_Problem to solve_
Go through the entries, filter for the word "trabajar", and copy every line that has it.

_Given data_
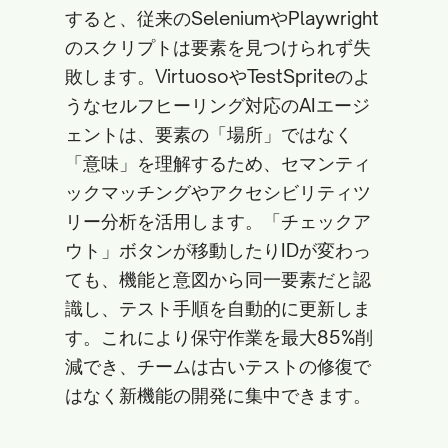
すると、従来のSeleniumやPlaywright
のスクリプトは要素を見つけられず失
敗します。VirtuosoやTestSpriteのよ
うなセルフヒーリング対応のAIエージ
ェントは、要素の「場所」ではなく
「意味」を理解するため、セマンティ
ックマッチングやアクセシビリティツ
リー分析を活用します。「チェックア
ウト」ボタンが移動したりIDが変わっ
ても、機能と意図から同一要素だと認
識し、テスト手順を自動的に更新しま
す。これにより保守作業を最大85%削
減でき、チームは古いテストの修復で
はなく新機能の開発に集中できます。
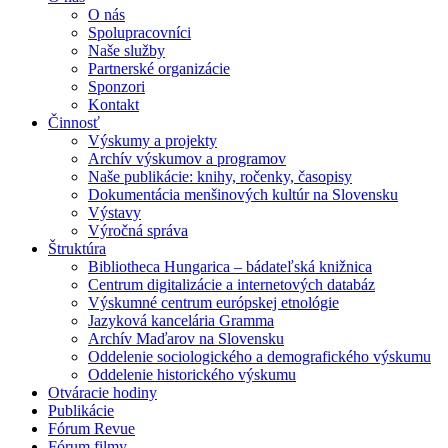
O nás
Spolupracovníci
Naše služby
Partnerské organizácie
Sponzori
Kontakt
Činnosť
Výskumy a projekty
Archív výskumov a programov
Naše publikácie: knihy, ročenky, časopisy
Dokumentácia menšinových kultúr na Slovensku
Výstavy
Výročná správa
Štruktúra
Bibliotheca Hungarica – bádateľská knižnica
Centrum digitalizácie a internetových databáz
Výskumné centrum európskej etnológie
Jazyková kancelária Gramma
Archív Maďarov na Slovensku
Oddelenie sociologického a demografického výskumu
Oddelenie historického výskumu
Otváracie hodiny
Publikácie
Fórum Revue
Fórum filmy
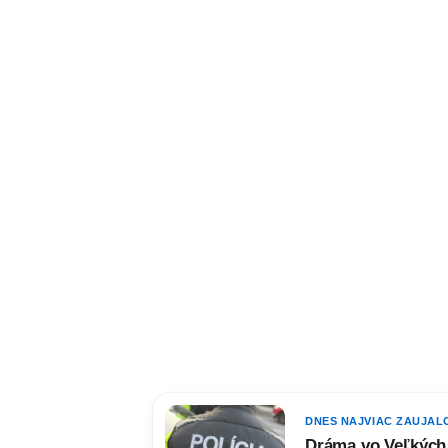
DNES NAJVIAC ZAUJAL
Dráma vo Veľkých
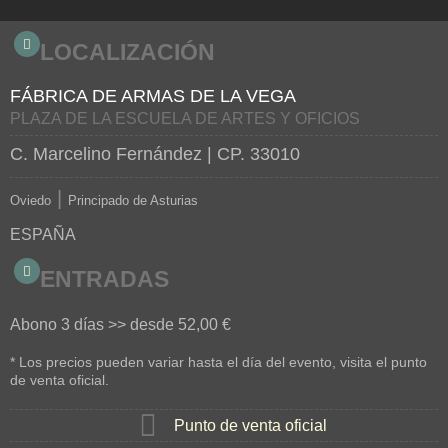
LOCALIZACIÓN
FÁBRICA DE ARMAS DE LA VEGA
PLAZA DE LA ESCUELA DE ARTES Y OFICIOS
C. Marcelino Fernández
| CP. 33010
|
Oviedo
Principado de Asturias
ESPAÑA
ENTRADAS
Abono 3 días >> desde
52,00 €
* Los precios pueden variar hasta el día del evento, visita el punto
de venta oficial.
Punto de venta oficial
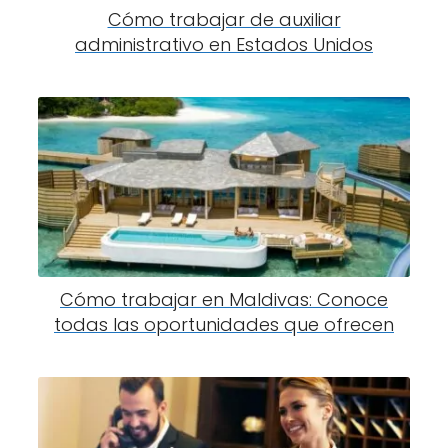
Cómo trabajar de auxiliar
administrativo en Estados Unidos
Cómo trabajar en Maldivas: Conoce
todas las oportunidades que ofrecen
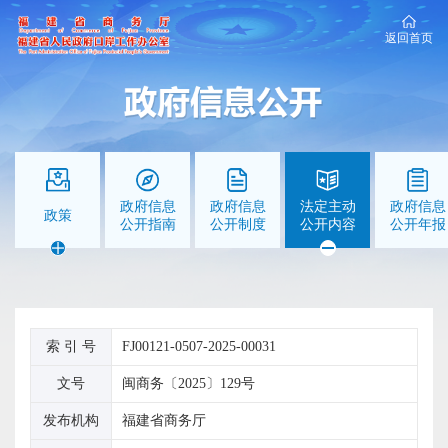
返回首页
政府信息
政府信息
法定主动
政府信息
政策
公开指南
公开制度
公开内容
公开年报
索 引 号
FJ00121-0507-2025-00031
文号
闽商务〔2025〕129号
发布机构
福建省商务厅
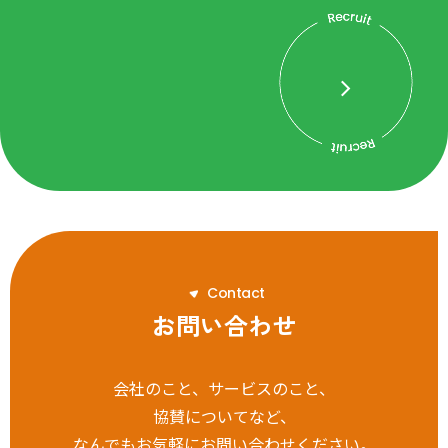
C
o
n
t
a
c
t
お問い合わせ
会社のこと、サービスのこと、
協賛についてなど、
なんでもお気軽にお問い合わせください。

_Result_
Cómo trabajar de auxiliar
Cómo trabajar en Maldivas: Conoce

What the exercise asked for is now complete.